LONDON (Reuters) - Four men were convicted on Monday of plotting to bomb London's transport system on July 21, 2005 in a botched attempt to replicate Islamist suicide bombings that had killed 52 people two weeks earlier. 

Police said the men, Muslims of African origin, would have caused carnage on a similar scale to the attacks a fortnight before but although the detonators on their makeshift bombs fired, the main charges failed to explode. 

A combination picture taken from closed circuit television and released by London's Metropolitan Police shows three of the four men convicted on Monday of plotting to bomb London's transport system on July 21, 2005 in a botched attempt to replicate Islamist suicide bombings that had killed 52 people two weeks earlier. (REUTERS/Handout)
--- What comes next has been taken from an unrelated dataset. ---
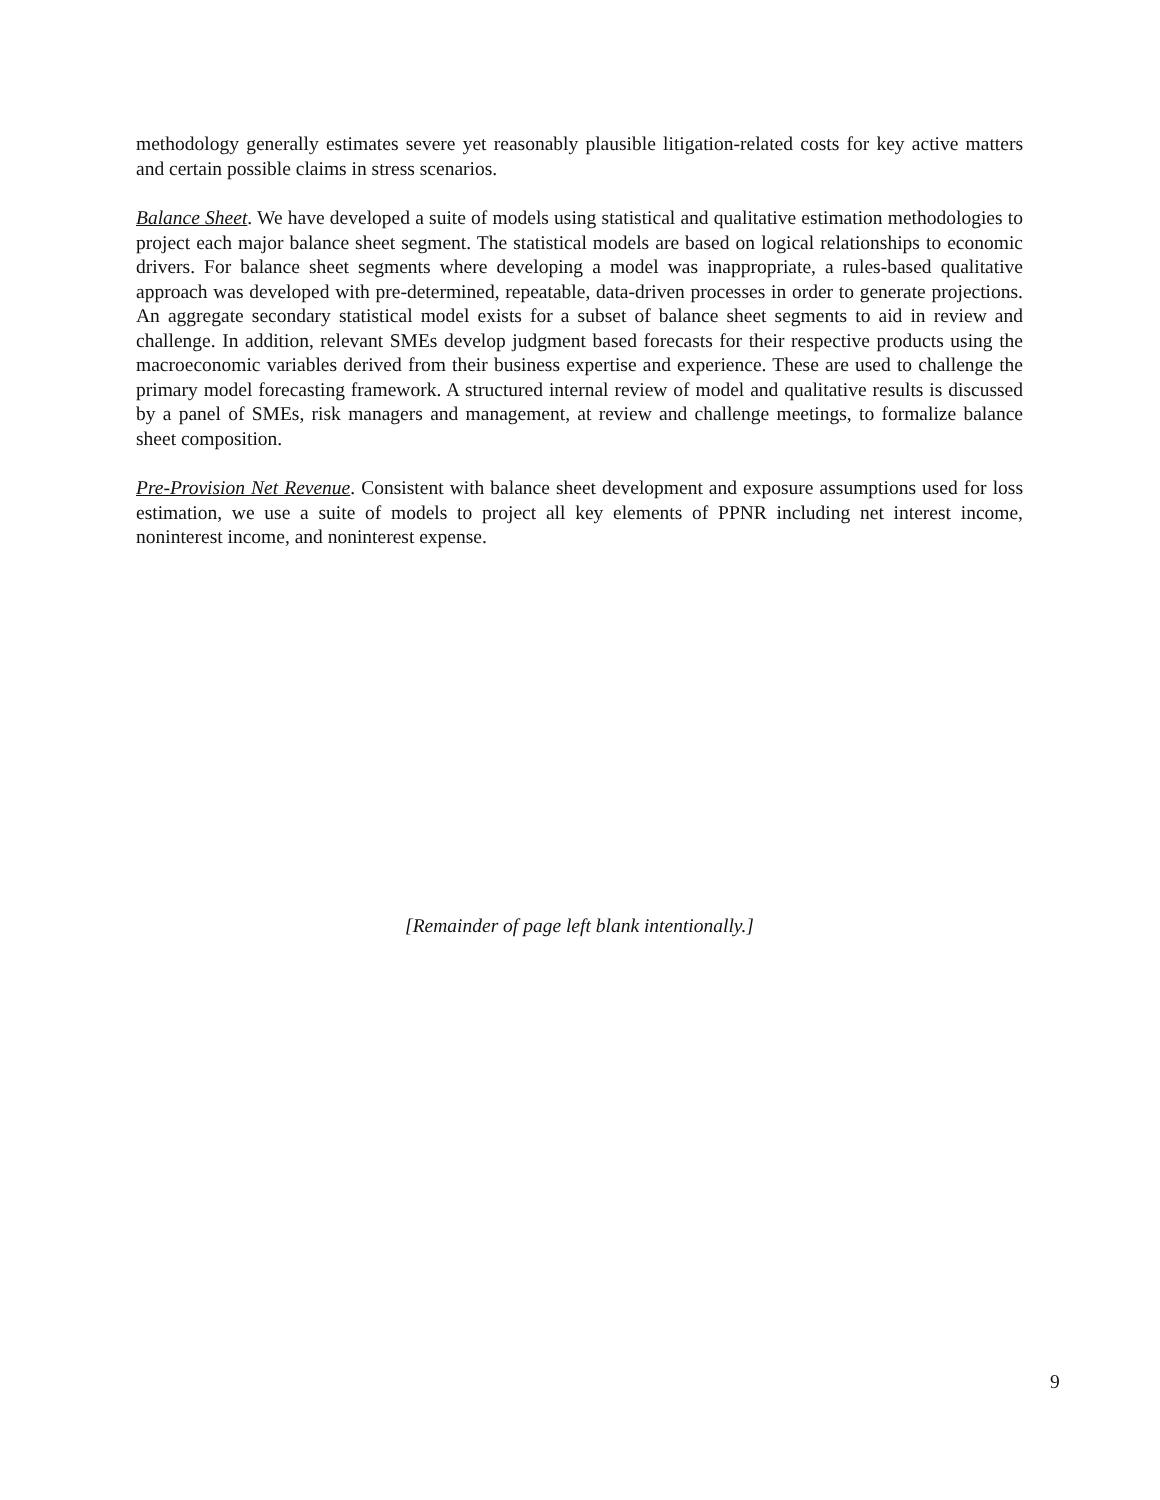methodology generally estimates severe yet reasonably plausible litigation-related costs for key active matters and certain possible claims in stress scenarios.
Balance Sheet. We have developed a suite of models using statistical and qualitative estimation methodologies to project each major balance sheet segment. The statistical models are based on logical relationships to economic drivers. For balance sheet segments where developing a model was inappropriate, a rules-based qualitative approach was developed with pre-determined, repeatable, data-driven processes in order to generate projections. An aggregate secondary statistical model exists for a subset of balance sheet segments to aid in review and challenge. In addition, relevant SMEs develop judgment based forecasts for their respective products using the macroeconomic variables derived from their business expertise and experience. These are used to challenge the primary model forecasting framework. A structured internal review of model and qualitative results is discussed by a panel of SMEs, risk managers and management, at review and challenge meetings, to formalize balance sheet composition.
Pre-Provision Net Revenue. Consistent with balance sheet development and exposure assumptions used for loss estimation, we use a suite of models to project all key elements of PPNR including net interest income, noninterest income, and noninterest expense.
[Remainder of page left blank intentionally.]
9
The attacks provoked more panic and fear across Britain, reeling from the most devastating peacetime attack on London, carried out on July 7 by four young Britons -- the first Islamist suicide bombings in western Europe. 

The men, Muktah Said Ibrahim, Yassin Hassan Omar, Ramzi Mohammed and Hussain Osman, were found guilty of conspiracy to murder at Woolwich Crown Court in London after a trial lasting almost six months. 

The moment Ibrahim and Mohammed tried to detonate their bombs was caught on closed circuit television footage. Mohammed could be seen turning his rucksack, containing the bomb, to face a young mother with a small child just as he detonated it. 

The jury, which is still considering verdicts against two other men facing the same charge, was sent home for the day. 

Britain has seen a sharp increase in terrorism-related plots since the Sept. 11 strikes on the United States and its decision to join U.S. forces in invading Iraq. 

The convictions come just over a week after two car bombs were found in London and a jeep packed with fuel was rammed into a Scottish airport and set alight -- botched attacks that Prime Minister Gordon Brown said were associated with al Qaeda. 

The convicted four claimed the bombings were a hoax, not designed to kill but a protest against Britain's involvement in Iraq. The July 7 bombers had said in videos they were punishing Britain for former Prime Minister Tony Blair's polices. 


Eritrean-born Ibrahim, the self-confessed bomb-maker and the plot's mastermind, said the bombs were deliberately designed not to explode but only to go "pop". 

The men were carrying 5 kg homemade bombs made out of 442 litres of hydrogen peroxide, nail varnish and the flour used to make chapatis or unleavened bread. 

The detonator was the highly explosive and dangerously volatile triacetone triperoxide (TATP). The bombs were placed in buckets and surrounded by screws, tacks, washers and nuts designed to act as shrapnel and maximise injuries and deaths. 

Police and prosecutors said it was just luck that the bombs had not worked, either because the men had mixed the ingredients wrongly, the detonator was not powerful enough or the hot weather had affected the explosives. 

Although the plot was hatched many months before, the men had picked out underground trains and a bus as targets to exactly echo the July 7 attacks. 

Police launched the country's biggest manhunt for the would-be bombers, who all escaped in the chaotic aftermath, and managed to track them down in just over a week. 

Omar, who escaped to Birmingham in central England wearing his mother-in-law's burka, was found standing in a bath wearing a rucksack. Armed police overpowered him after a violent struggle and said he was lucky not to have been shot. 

Mohammed and Ibrahim were held at a flat in west London, with TV cameras capturing their dramatic arrest by armed officers using stun grenades as they were forced onto a balcony wearing only underpants. 

Osman fled the country on the Eurostar train service using someone else's passport and was finally arrested in Italy.